Он увидел, как Леночка прижала к себе сумочку.
— Оно у вас с собою? — догадался он. — Дайте-ка его на минутку.
— Да там, в общем, ничего. Всего два слова… Пронин почему-то долго читал записку. Потом перечитал ее еще раз, рассматривал через лупу.
— Это ваша мама писала? — спросил он.
— Конечно.
— Уверены, что она?
— Неужели же я не знаю ее почерка? — недоуменно возразила Леночка. — Да и Королев… — Она даже растерялась. — Не мог же он подделать?
— Мог. Он все может, этот ваш Королев, — резко сказал Пронин и неожиданно спросил: — Вы ехали сюда так, как вам было сказано?
— Да, — ответила Леночка. — Доехала до мединститута, вошла в главный подъезд, вышла через другой и поехала сюда…
— А вы не заметили, за вами никто не следил?
— Нет. Кто же может за мной следить?
— Королев, — сказал Пронин. — Все тот же ваш Королев.
— Почему мой? — возразила Леночка. — Он не мой, а ваш.
Пронин выдвинул ящик стола и бросил перед Леночкой фотографию.
— Он?
— Он, — подтвердила Леночка.
— А вы знаете, кто это?
— Василий Петрович Королев. Капитан Королев…
— Капитан-то он, может, и капитан, да только чей? — сердито сказал Пронин. — Это его вчера в кафе сфотографировали. Вы знаете, что это за тип? Шпион, диверсант… Это он украл вашу мать!
У Леночки кровь отлила от лица.
— А где же она? — еле слышно спросила Леночка.
— Это мы и хотим узнать, — сказал Пронин. — Но вы не волнуйтесь, мы ее обязательно отыщем.
— А может быть, ее уже нет… — промолвила Леночка, холодея от ужаса.
— Это исключено, — уверенно возразил Пронин. — В том, что она жива, сомнений нет. В противном случае они бы ее сразу убили. Ваша мама — целый капитал. Она им нужна живая, а не мертвая!
— Да, но где же она, где? — нетерпеливо спросила Леночка. — Где же вы будете ее искать?
— Найдем, я же вам обещал. Найдем, — успокаивающе повторял Пронин. — Но на этот раз вам действительно придется помочь органам государственной безопасности.
— Но я ведь и хотела помочь, — растерянно произнесла Леночка. — Мне и в голову не могло прийти…
— А мы вас и не виним, — перебил ее Пронин. — Этот тип действовал ловко, что называется, со знанием дела. Значит, вы не отказываетесь от помощи нам?
— Конечно! Говорите, я сделаю все, что нужно.
— Все, что нужно, — задумчиво повторил Пронин и спросил: — А если придется рискнуть?
— Ну что ж, я не испугаюсь!
— А если придется рискнуть жизнью?
— Увидите, — взволнованно сказала Леночка, — ни мой отец, ни моя мать не были трусами.
— Хорошо, — ответил Пронин и добавил: — А пока молчите и ждите.
— Это самое трудное. — Леночка вздохнула.
— Без терпения и выдержки нельзя быть ни хорошим врачом, ни хорошим чекистом.
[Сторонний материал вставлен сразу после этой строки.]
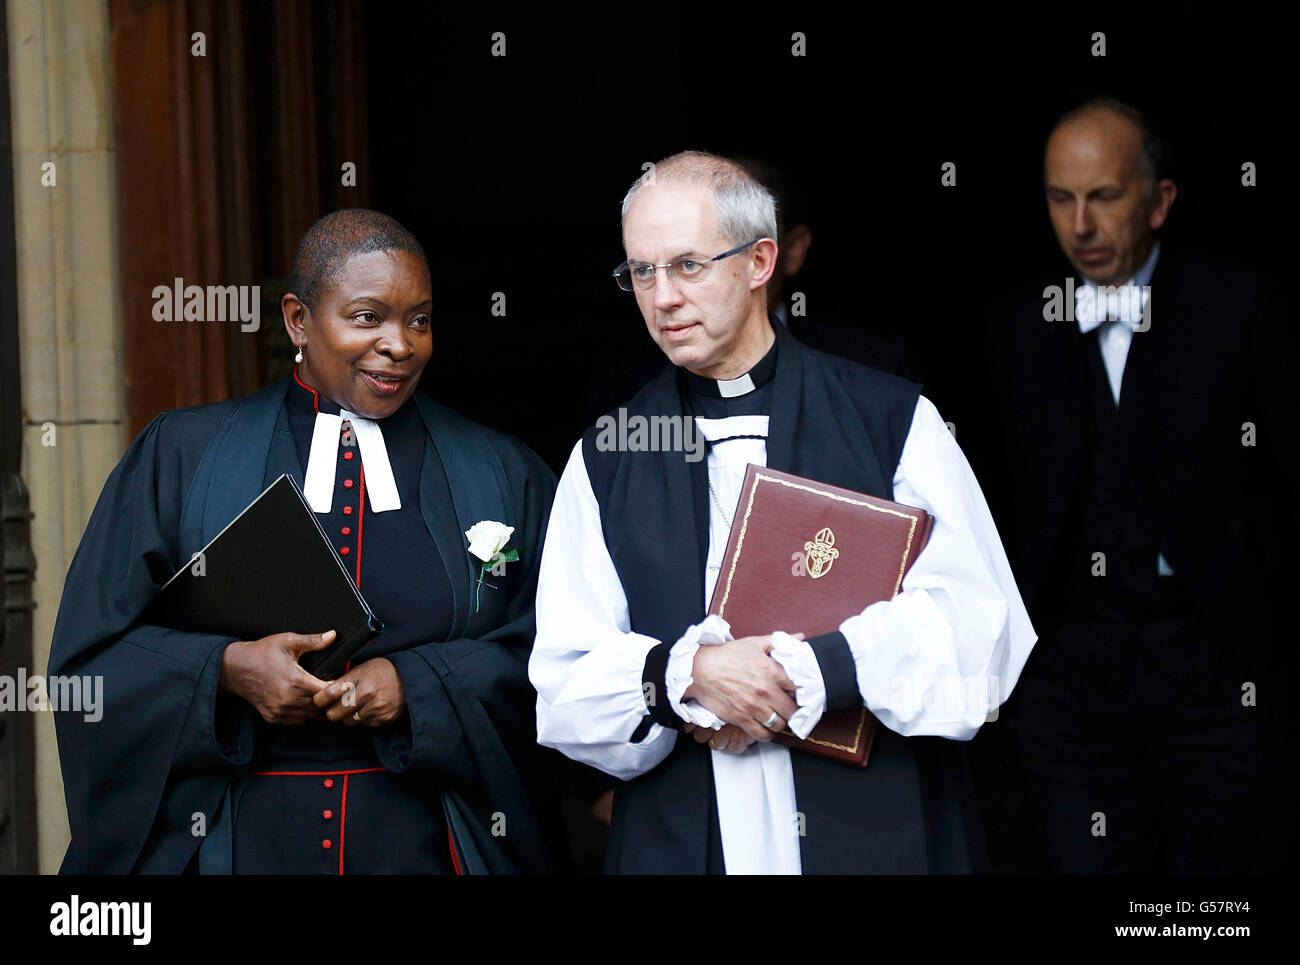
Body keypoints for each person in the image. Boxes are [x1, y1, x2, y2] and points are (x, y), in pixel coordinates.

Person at [529, 151, 1036, 874]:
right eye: (641, 271)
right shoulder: (610, 456)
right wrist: (689, 675)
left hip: (872, 817)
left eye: (688, 265)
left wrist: (817, 668)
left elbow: (980, 627)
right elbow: (564, 682)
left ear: (761, 259)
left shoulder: (890, 419)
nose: (662, 296)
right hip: (688, 827)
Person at [49, 209, 562, 874]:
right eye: (368, 316)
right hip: (234, 841)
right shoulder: (180, 455)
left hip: (429, 842)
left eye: (420, 320)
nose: (399, 344)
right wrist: (227, 671)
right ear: (298, 320)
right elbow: (92, 664)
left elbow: (558, 660)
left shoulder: (501, 469)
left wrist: (420, 685)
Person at [978, 98, 1296, 872]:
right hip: (1071, 676)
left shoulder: (1242, 309)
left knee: (1213, 904)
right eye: (1061, 198)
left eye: (1104, 196)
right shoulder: (1016, 328)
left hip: (1214, 669)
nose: (1080, 224)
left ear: (1160, 200)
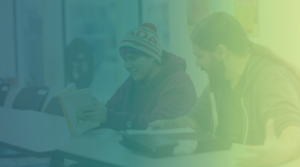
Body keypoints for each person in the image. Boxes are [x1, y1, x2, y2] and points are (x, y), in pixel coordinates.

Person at [148, 12, 300, 167]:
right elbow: (195, 120)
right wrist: (168, 125)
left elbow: (292, 129)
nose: (197, 63)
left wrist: (281, 150)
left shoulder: (271, 77)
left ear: (221, 52)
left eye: (200, 56)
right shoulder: (219, 82)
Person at [81, 23, 197, 131]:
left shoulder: (179, 81)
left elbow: (159, 126)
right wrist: (93, 113)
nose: (127, 66)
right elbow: (111, 109)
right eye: (125, 60)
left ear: (152, 56)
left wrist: (109, 118)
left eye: (133, 58)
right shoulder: (136, 78)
Если Королев будет звонить, разговаривайте, точно ничего не знаете, захочет встретиться, встречайтесь, но на людях — в скверах, в кафе. Если пригласит куда-нибудь на квартиру или за город, воздержитесь. Это директива. Придумайте предлог умно, не вызывая подозрений, и откажитесь.
— Вы его арестуете? — спросила Леночка.
Пронин отрицательно покачал головой.
— С этим не надо спешить. Арестовать просто, но это не значит, что он все расскажет…
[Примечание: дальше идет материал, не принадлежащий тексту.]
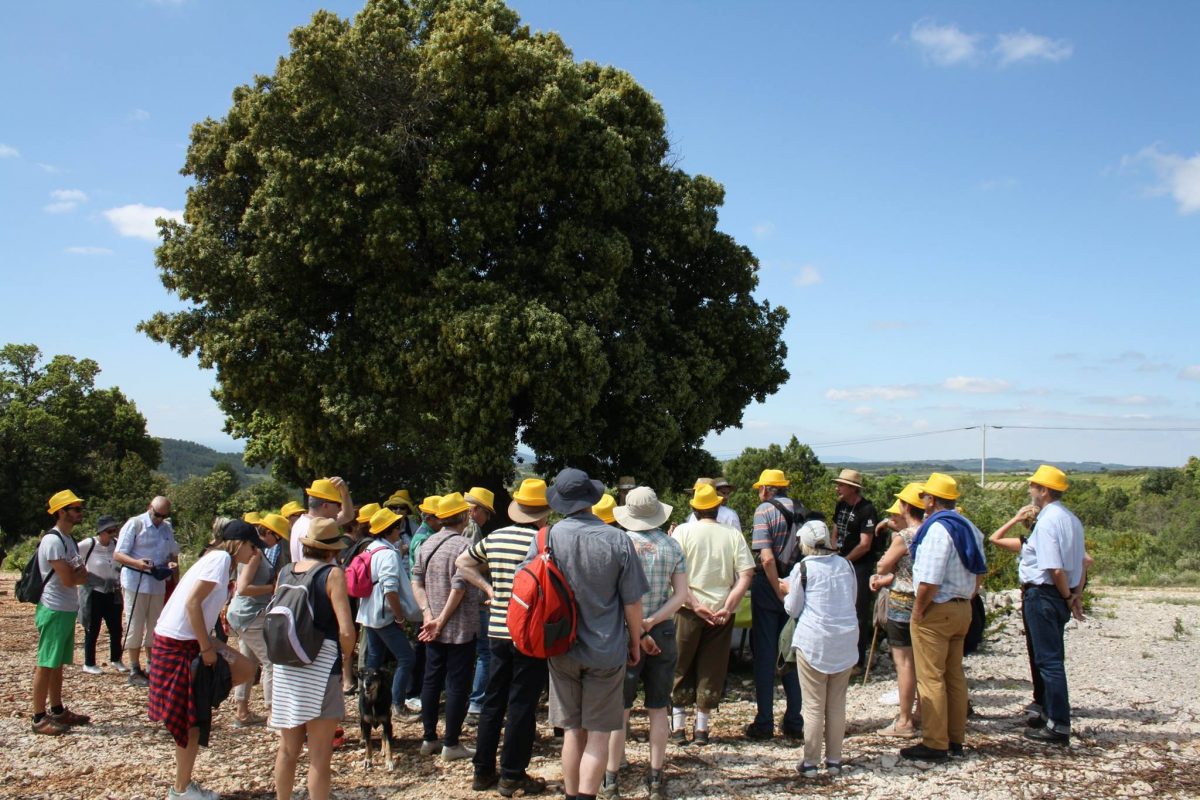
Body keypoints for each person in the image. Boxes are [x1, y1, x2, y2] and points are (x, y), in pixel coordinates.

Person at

— Понимаю, — сказала Леночка, — Как у меня тревожно на душе. А что мне сейчас делать? Ведь надо что-то делать!
— Молчать и ждать. Мы вам скажем, когда что-нибудь понадобится. И никому ни слова. Это тоже очень важно. Я думаю, вы это понимаете.
Пронин позвонил секретарю.
— Если Григорий Кузьмич вернулся, пусть зайдет.
Ткачев вошел с пачкой фотографий в руках.
— Что-нибудь выяснили? — спросил Пронин.
— Да, кое-что…
— Ничего-ничего, говорите, — разрешил Пронин. — Ей полезно знать.
Ткачев взял фотографию, лежавшую на столе перед Леночкой.
— Королев, — сказал он и положил снимок перед Прониным. — Беляков, — сказал он затем и положил рядом фотографию этого же человека. — Сразу узнали и шофер, и в Институте неотложной помощи. — Ткачев положил третий снимок. — Кварц тоже узнала, ее дачник. — Положил четвертый. — Прилуцкий. Под этим именем он прописан в гостинице “Останкино”.
— Скрылся? — спросил Пронин.
— Нет, благополучно живет, — сказал Ткачев.
— Ну, а на самом деле? — несмело спросила Леночка. — Как же его зовут на самом деле?
Пронин сочувственно поглядел на девушку.
— Как его зовут на самом деле, мы постараемся ответить вам как можно скорей.